If the building society sector was a dance floor then Portman is its Fred Astaire. Tangos and waltzes with both Lambeth and the Staffordshire clearly encouraged other suitors and I reckon the likes of the Yorkshire amongst others are now gazing ruefully at a happy couple whose nuptials could be good news for all, especially intermediaries.
The deal has some fascinating facets and ironies. Both Nationwide and Portman have been personae non grata with intermediaries in the past. The latter with its dual-pricing policy and the former with its unwillingness to involve brokers in retention practices.
No matter. The new organisation looks mean and strong – and those are just adjectives for the P&L account and the cost-income ratio once natural wastage and some inevitable streamlining takes place. What I’m excited about are the products.
A lender now bigger than Abbey or Lloyds TSB should be able to deliver cutting edge-products. Both mutuals have proud records on mainstream suites and it will be interesting to see how Nationwide now approaches the re-emerging first-time buyer market.

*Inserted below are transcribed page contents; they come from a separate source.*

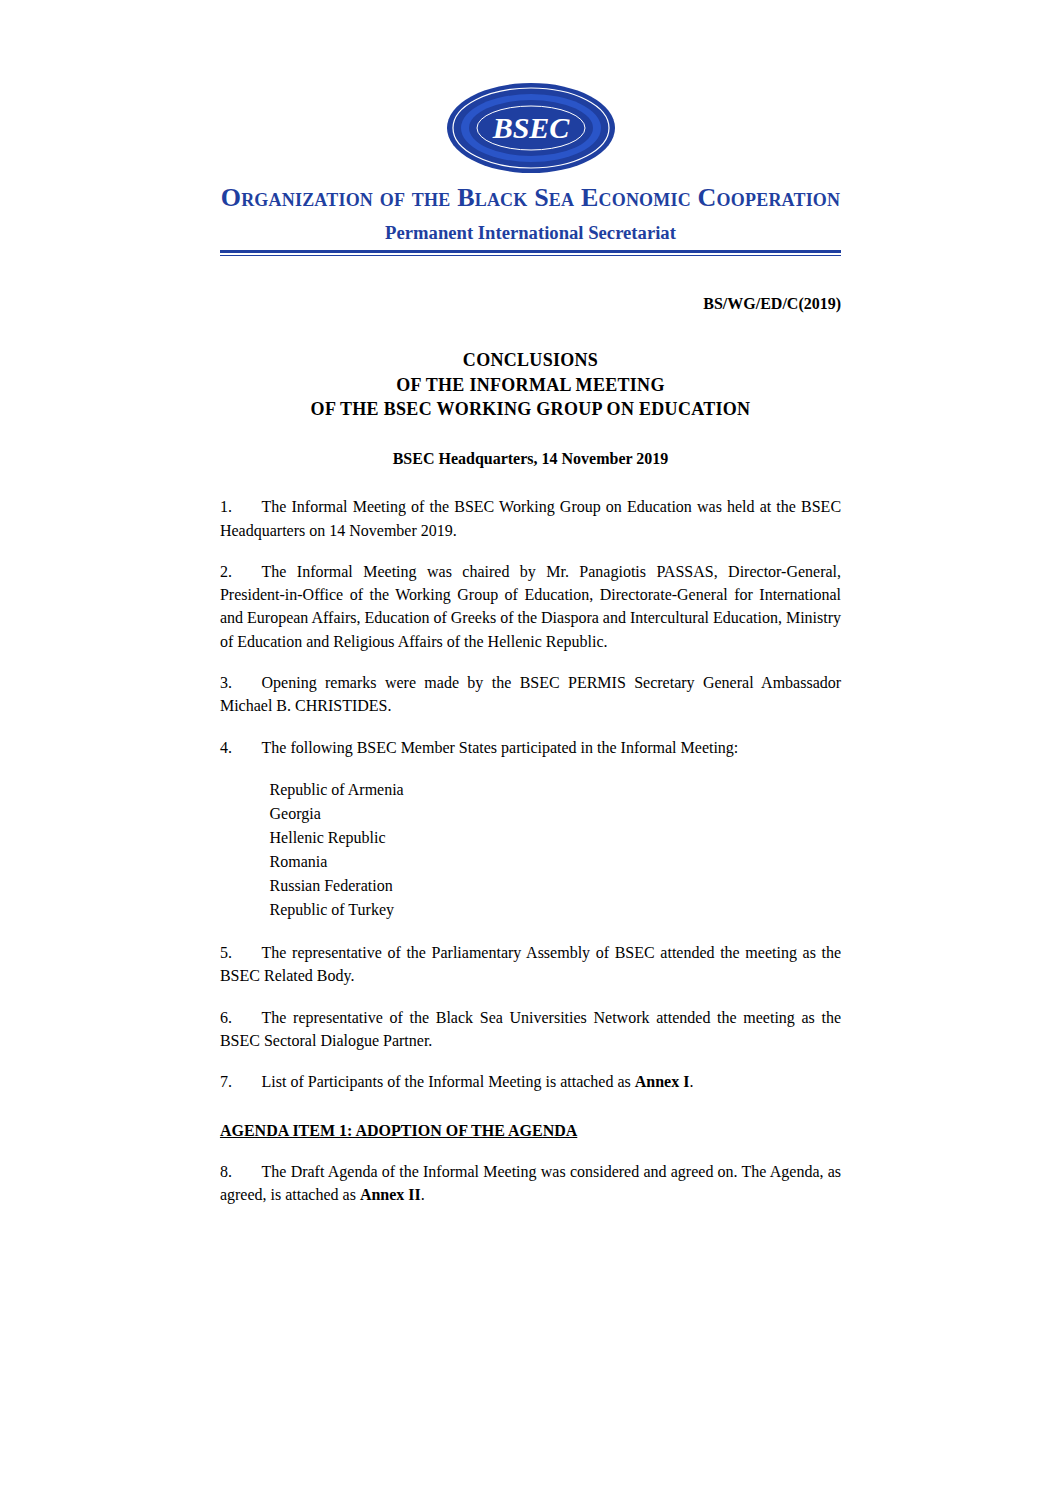BSEC
Organization of the Black Sea Economic Cooperation
Permanent International Secretariat
BS/WG/ED/C(2019)
CONCLUSIONS
OF THE INFORMAL MEETING
OF THE BSEC WORKING GROUP ON EDUCATION
BSEC Headquarters, 14 November 2019
1. The Informal Meeting of the BSEC Working Group on Education was held at the BSEC Headquarters on 14 November 2019.
2. The Informal Meeting was chaired by Mr. Panagiotis PASSAS, Director-General, President-in-Office of the Working Group of Education, Directorate-General for International and European Affairs, Education of Greeks of the Diaspora and Intercultural Education, Ministry of Education and Religious Affairs of the Hellenic Republic.
3. Opening remarks were made by the BSEC PERMIS Secretary General Ambassador Michael B. CHRISTIDES.
4. The following BSEC Member States participated in the Informal Meeting:
Republic of Armenia
Georgia
Hellenic Republic
Romania
Russian Federation
Republic of Turkey
5. The representative of the Parliamentary Assembly of BSEC attended the meeting as the BSEC Related Body.
6. The representative of the Black Sea Universities Network attended the meeting as the BSEC Sectoral Dialogue Partner.
7. List of Participants of the Informal Meeting is attached as Annex I.
AGENDA ITEM 1: ADOPTION OF THE AGENDA
8. The Draft Agenda of the Informal Meeting was considered and agreed on. The Agenda, as agreed, is attached as Annex II.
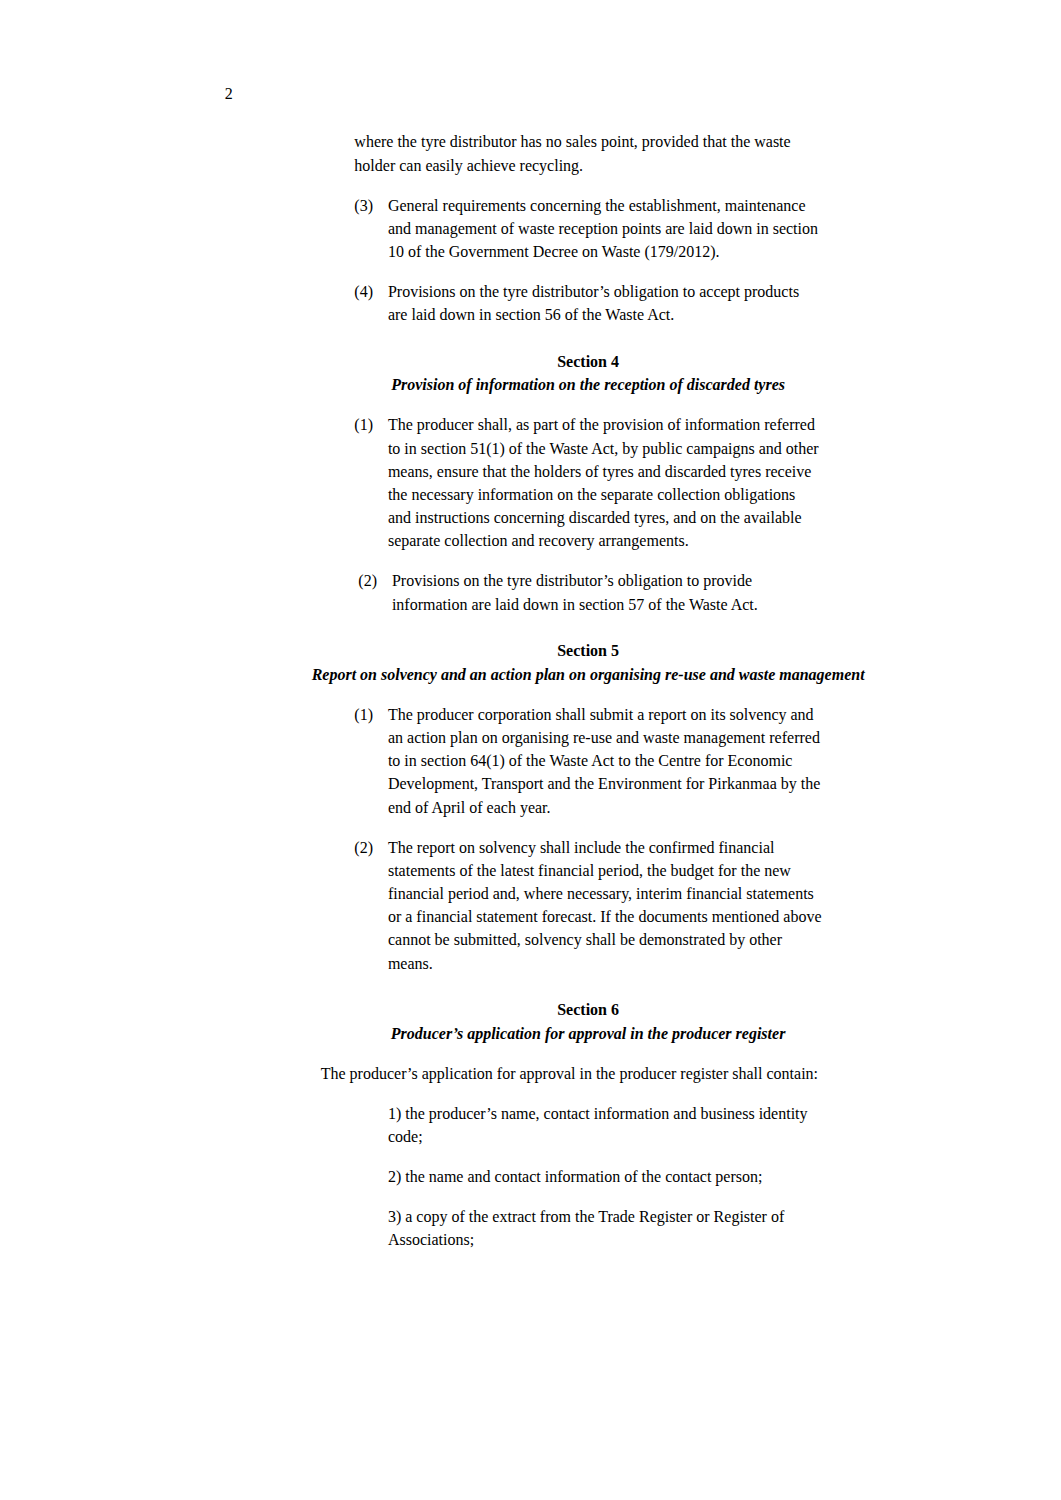2
where the tyre distributor has no sales point, provided that the waste holder can easily achieve recycling.
(3) General requirements concerning the establishment, maintenance and management of waste reception points are laid down in section 10 of the Government Decree on Waste (179/2012).
(4) Provisions on the tyre distributor’s obligation to accept products are laid down in section 56 of the Waste Act.
Section 4
Provision of information on the reception of discarded tyres
(1) The producer shall, as part of the provision of information referred to in section 51(1) of the Waste Act, by public campaigns and other means, ensure that the holders of tyres and discarded tyres receive the necessary information on the separate collection obligations and instructions concerning discarded tyres, and on the available separate collection and recovery arrangements.
(2) Provisions on the tyre distributor’s obligation to provide information are laid down in section 57 of the Waste Act.
Section 5
Report on solvency and an action plan on organising re-use and waste management
(1) The producer corporation shall submit a report on its solvency and an action plan on organising re-use and waste management referred to in section 64(1) of the Waste Act to the Centre for Economic Development, Transport and the Environment for Pirkanmaa by the end of April of each year.
(2) The report on solvency shall include the confirmed financial statements of the latest financial period, the budget for the new financial period and, where necessary, interim financial statements or a financial statement forecast. If the documents mentioned above cannot be submitted, solvency shall be demonstrated by other means.
Section 6
Producer’s application for approval in the producer register
The producer’s application for approval in the producer register shall contain:
1) the producer’s name, contact information and business identity code;
2) the name and contact information of the contact person;
3) a copy of the extract from the Trade Register or Register of Associations;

The specialist side is more interesting. UCB is a stalwart lender and a respected industry pioneer. But TMW is the groovier and more contemporary mover and has some market-leading dimensions which its partner doesn’t. It was bold and innovative with its BTL 009 product and its growth is a credit to Messrs Sharpe, Wyles and Howard who have demonstrated that a mutual that once had to refer applications above £500k to its board can embrace new-age intermediary requirements and bring about internal culture change.
No guesses then as to which brand I believe should now become the Nationwide’s intermediary arm. In doing so, Nationwide must engage more with a distribution channel which is enlarging and not receding (as it’s recent 2005 net lending performance testifies). Some of its intermediary plays in recent years have been interpreted as either tokenist or indeed begrudging. Who shapes the credit policy of the new group is now a critical question.
The merger has numerous consequences. HBOS now has someone else in its rear view mirror. I doubt HBOS will lose any traction but the new challenge will help to keep it honest. If a competitor makes 2007 a second successive annus mirabilis for it then we will all benefit.
Adolescent specialist lenders may be less pragmatic. If the outcome of the TMW-UCB exercise enhances Nationwide’s specialist offering (and a bigger balance sheet will surely provide greater capital for specialist lender investment) then some of the new players and smaller societies in the mutual sector could be in for some tailgating.
Finally, more mutual love-ins are inevitable. These may not feature the Earl Shilton or the Colesley but mutuals ranked between, say, numbers 10 and 30 may be practicing their foxtrots in front of the mirror.
With retention strategies conspiring to reduce market size and, given where we are in the property cycle itself, there may be markedly less business to go around for all from 2008 onwards.